Clinical consequences of immunogenicity include altered clearance and assay interference for pharmacokinetics. Factors contributing to immunogenicity include the genotype of the patient, therapeutic protein sequences, uptake by immune cells, and modification in formulation. Other factors that contribute include pre- and co-medications, the route of administration, formulation, dose, and frequency of dosing.
Most biologics elicit some level of antibody response. Since this antibody response could lead to potentially serious side effects, it is necessary not only to screen for immunogenicity but also to quantify and characterize the antibody response. Recommendations have been published for the development of anti-drug antibody (ADA) immunoassays intended for clinical studies.
Many ADA tests are performed by enzyme-linked immunosorbent assay (ELISA), but electrochemiluminescence (ECL) has several advantages and so is increasingly being used for this application.
Compared to ELISA, advantages of ECL include better free drug tolerance, detection of low-affinity antibodies, higher throughput, improved sensitivity, increased dynamic range, and higher binding capacity.
Although immunogenicity is a clear concern with monoclonal antibodies, it may be an even more important issue with certain biological therapies that are not monoclonal antibodies.

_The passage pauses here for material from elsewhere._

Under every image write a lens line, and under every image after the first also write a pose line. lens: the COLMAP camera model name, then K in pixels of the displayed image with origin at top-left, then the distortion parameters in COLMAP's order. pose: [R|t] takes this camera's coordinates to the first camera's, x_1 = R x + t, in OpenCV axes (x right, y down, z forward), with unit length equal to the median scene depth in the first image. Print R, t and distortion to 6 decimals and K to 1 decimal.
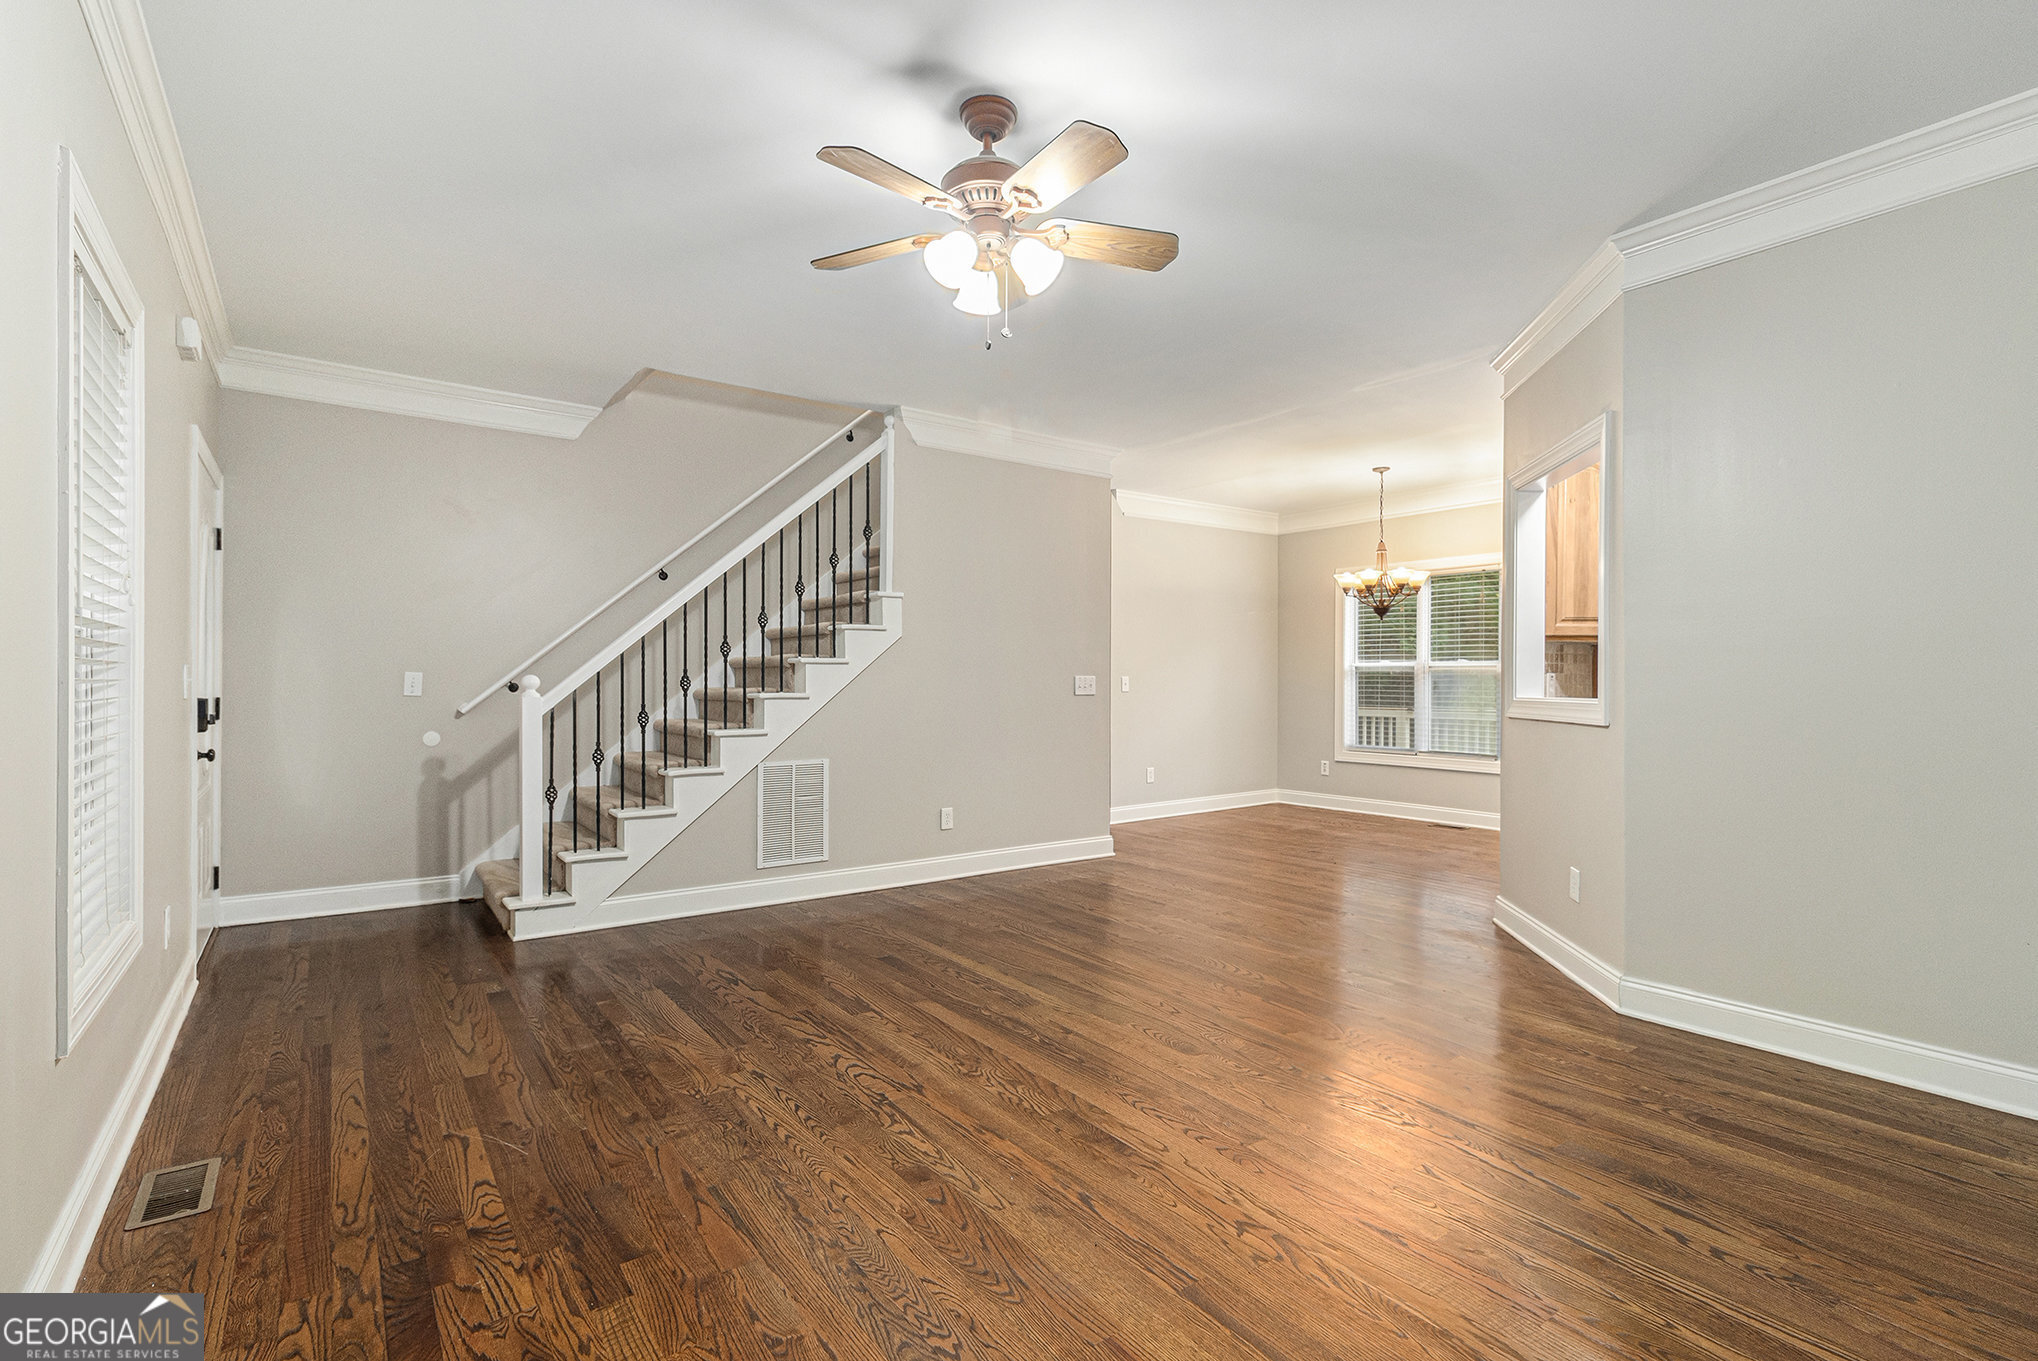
lens RADIAL K [[961.8, 0, 1021.9], [0, 961.8, 675.1], [0, 0, 1]] dist [0.001744, -0.000741]
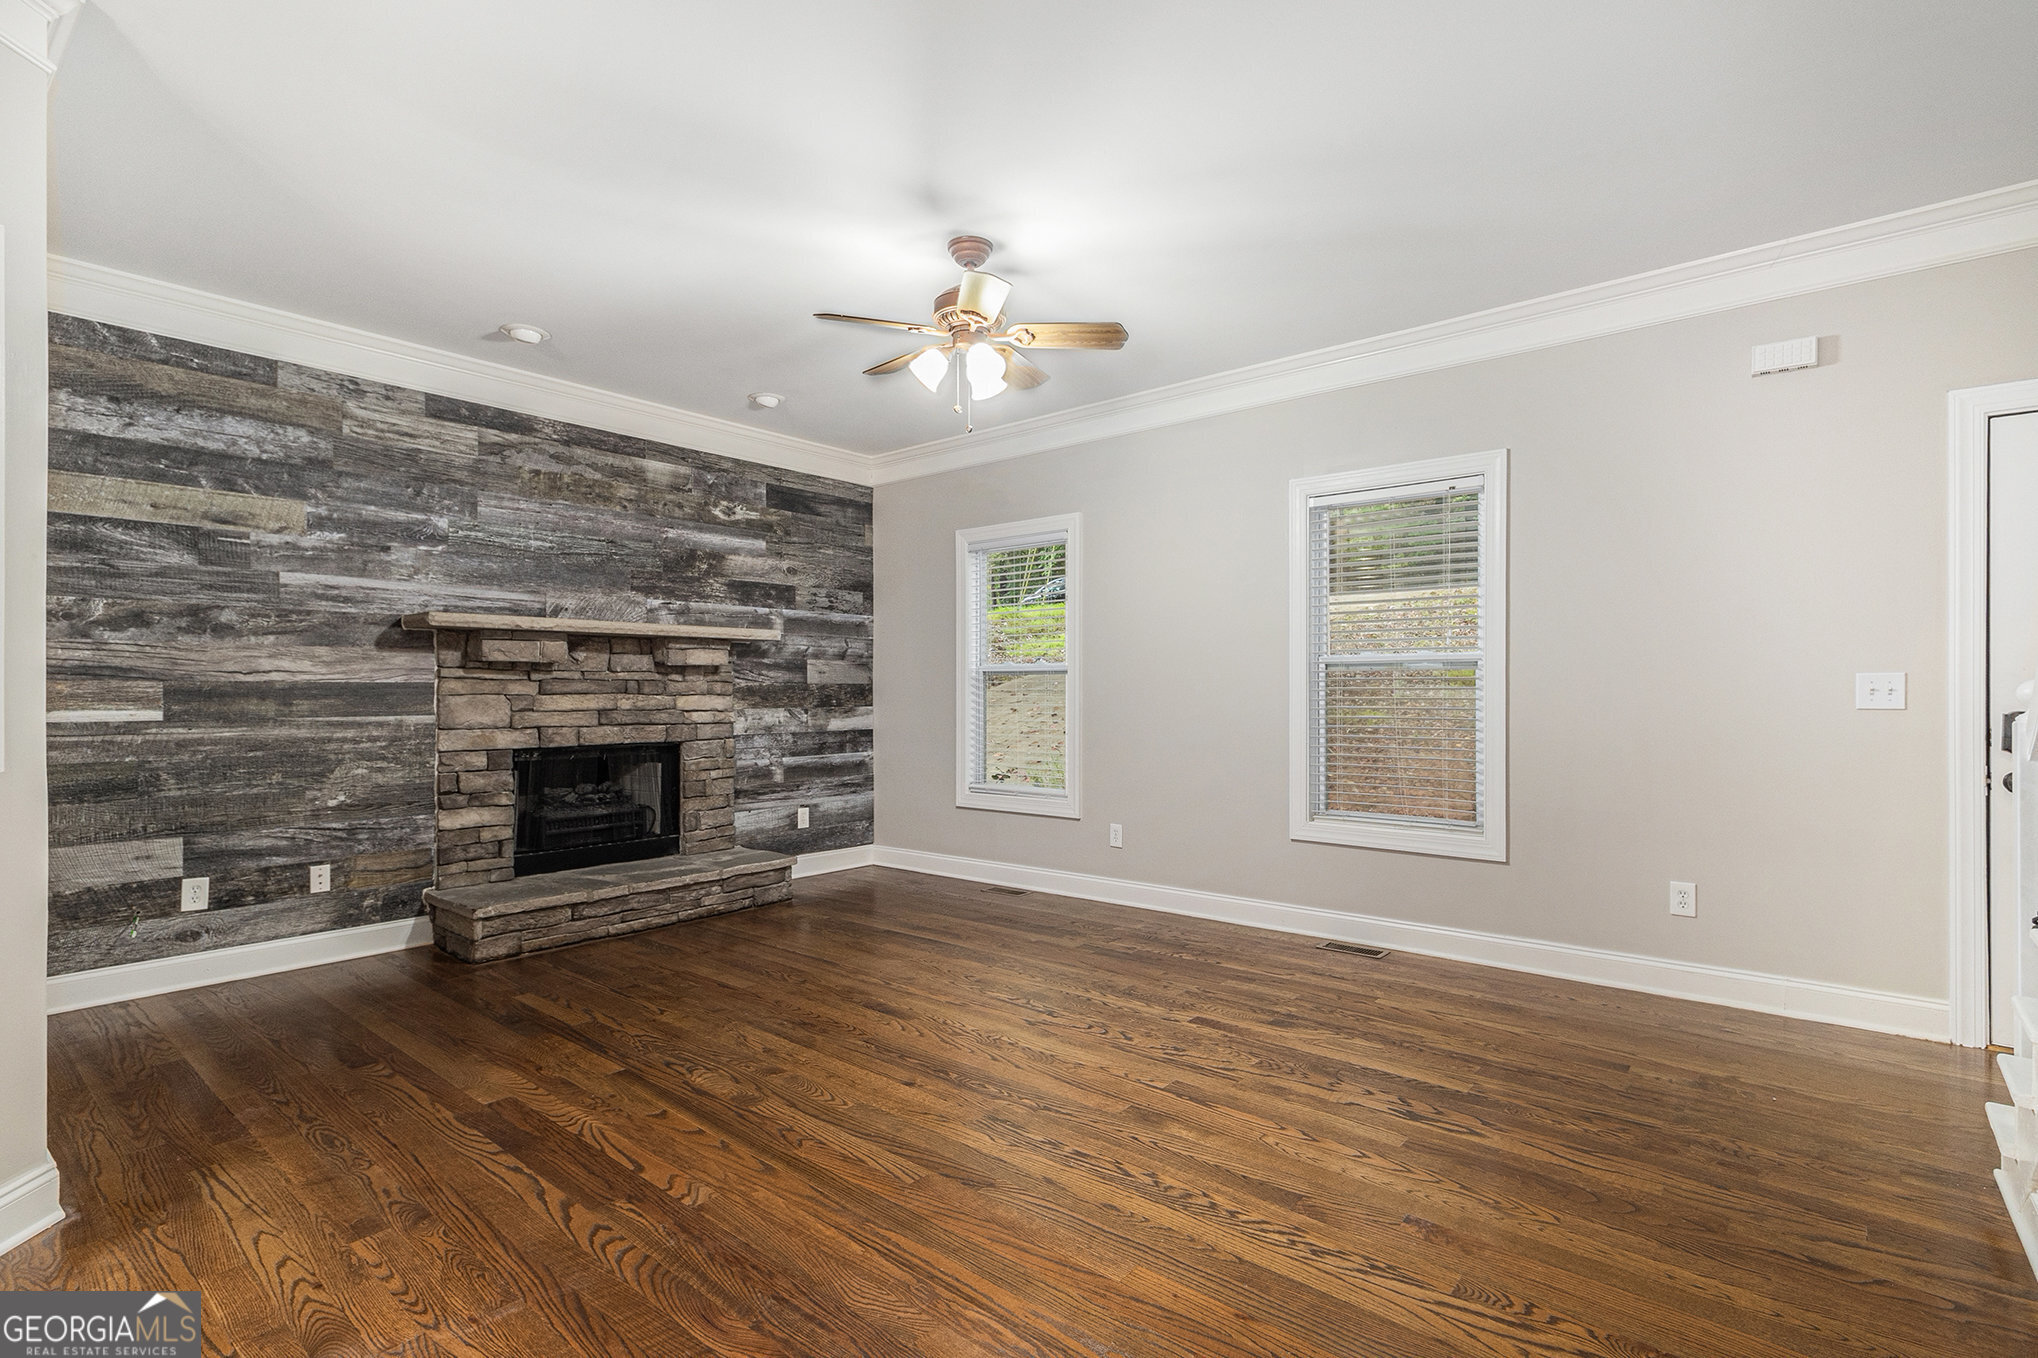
lens RADIAL K [[961.8, 0, 1026.8], [0, 961.8, 691.7], [0, 0, 1]] dist [0.001744, -0.000741]
pose [[-0.969150, 0.003655, -0.246445, 0.087755], [0.004438, 0.999987, -0.002621, 0.004980], [0.246432, -0.003634, -0.969153, 0.971123]]
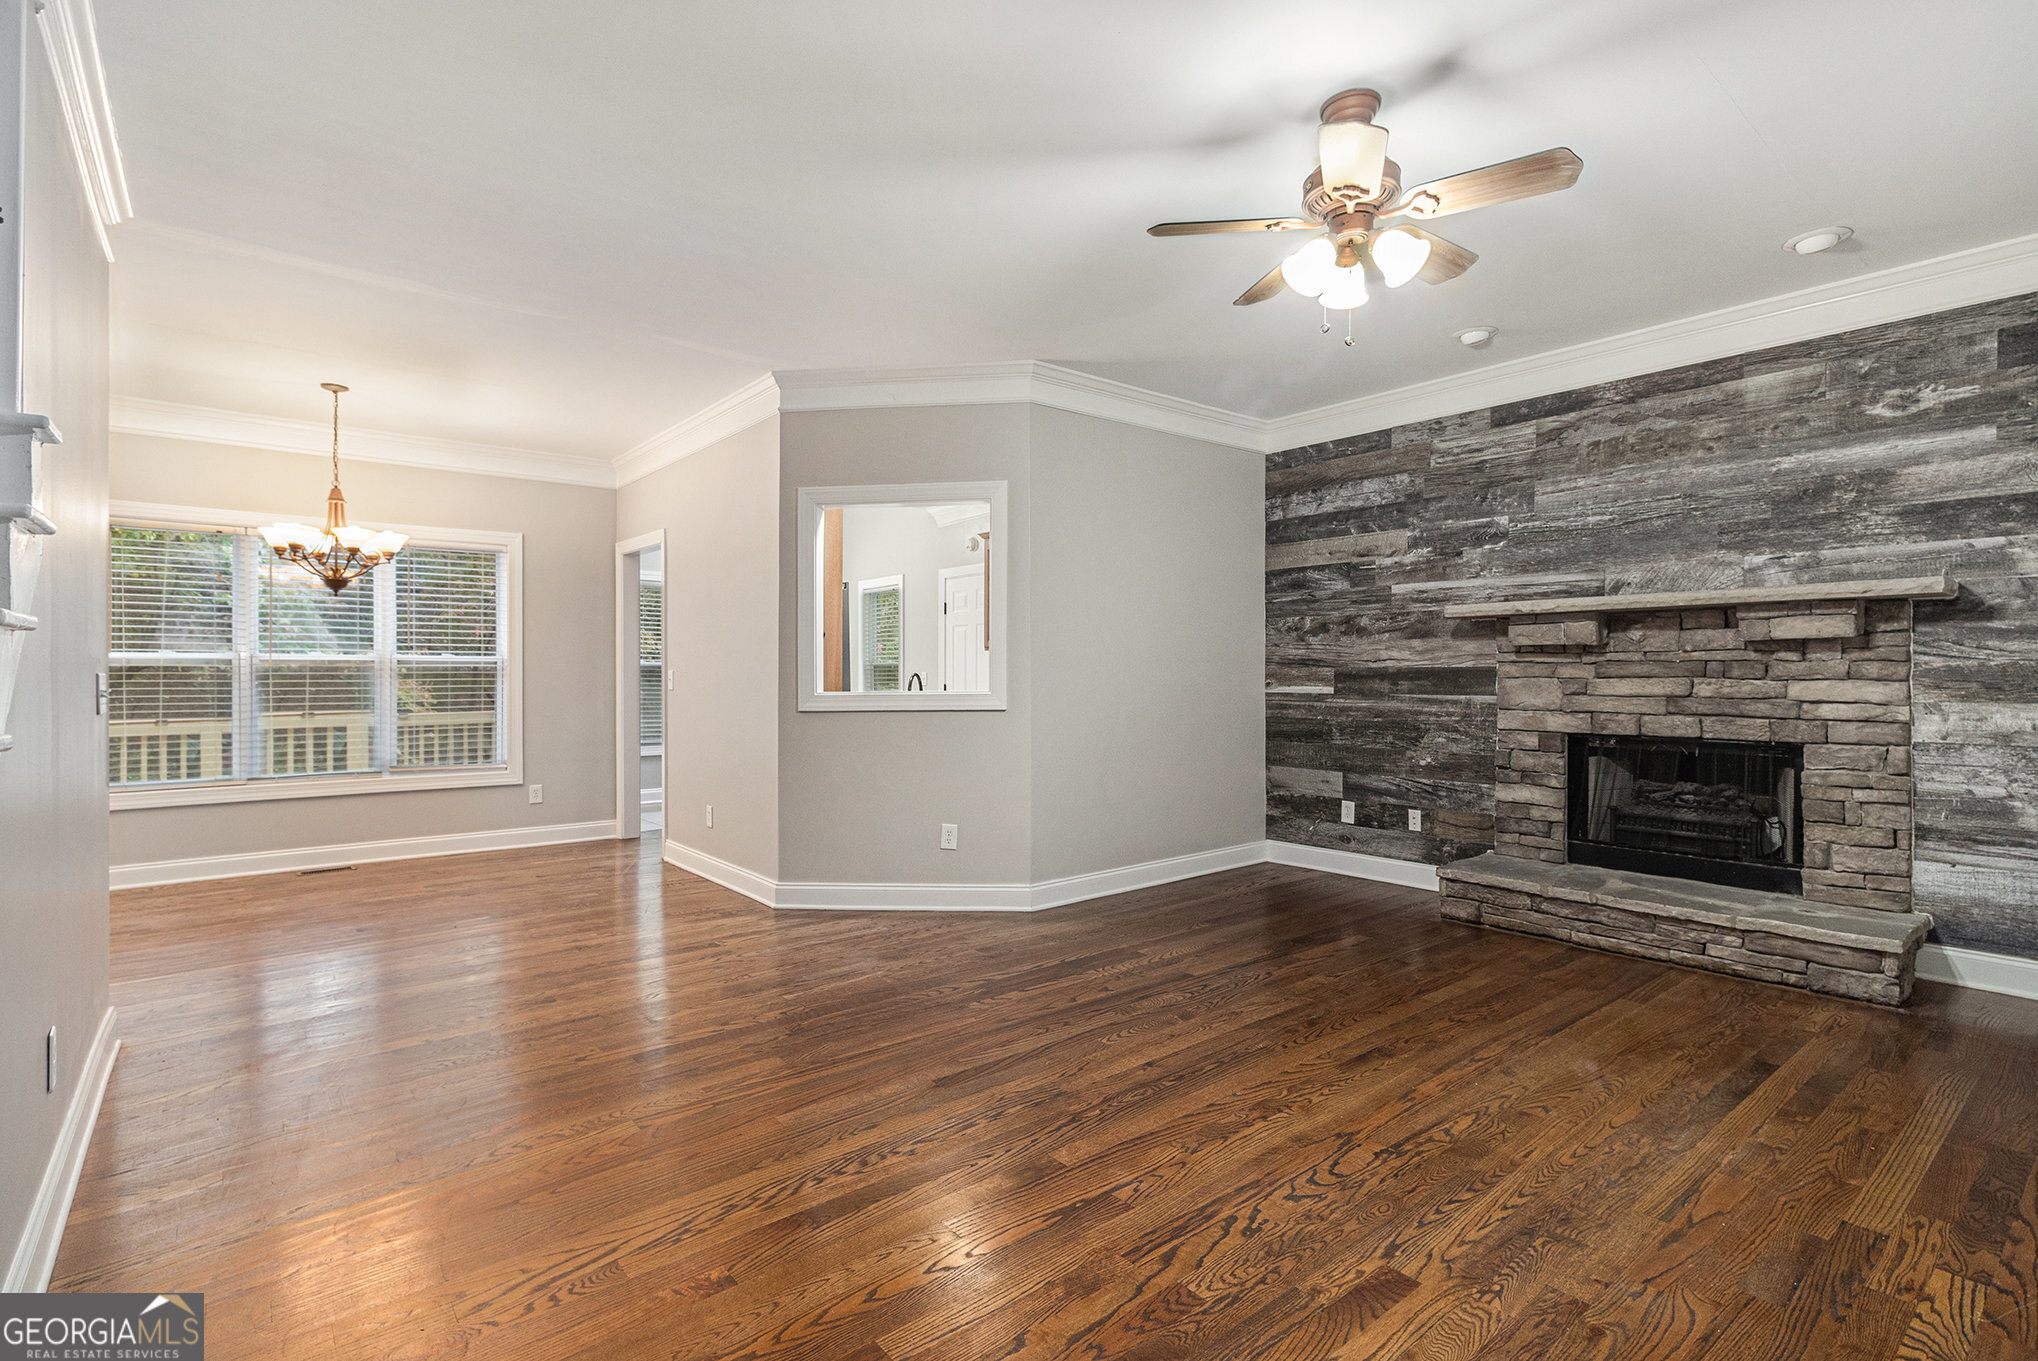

ADAs to proteins that are endogenous in the body offer the potential for causing severe side effects. It can be expected that higher-risk emerging therapies will be evaluated for immunogenicity more frequently than lower-risk therapies.
Supporting outsourced clinical development services for biotherapeutics requires unique capabilities and expertise. This is due to the fact that clinical development and regulatory approval are complex processes. There is often a reluctance to outsource because of the extraordinarily complex nature of these quasi-quantitative immunoassays and because guidelines by regulatory agencies are constantly evolving.
Immunogenicity studies need to be carefully and prospectively designed to ensure all essential procedures are in place before commencement. This includes the selection, assessment, characterization, and validation of all assays; the identification of appropriate sampling points, sample volumes and sample processing/storage; and selection of statistical methods for analysis of data.
This applies to assays used to measure and characterize antibodies and to methods employed for assessing clinical responses to antibodies if they are induced. Much of this needs to be established on a case-by-case basis, taking account of product, patients, and expected clinical parameters.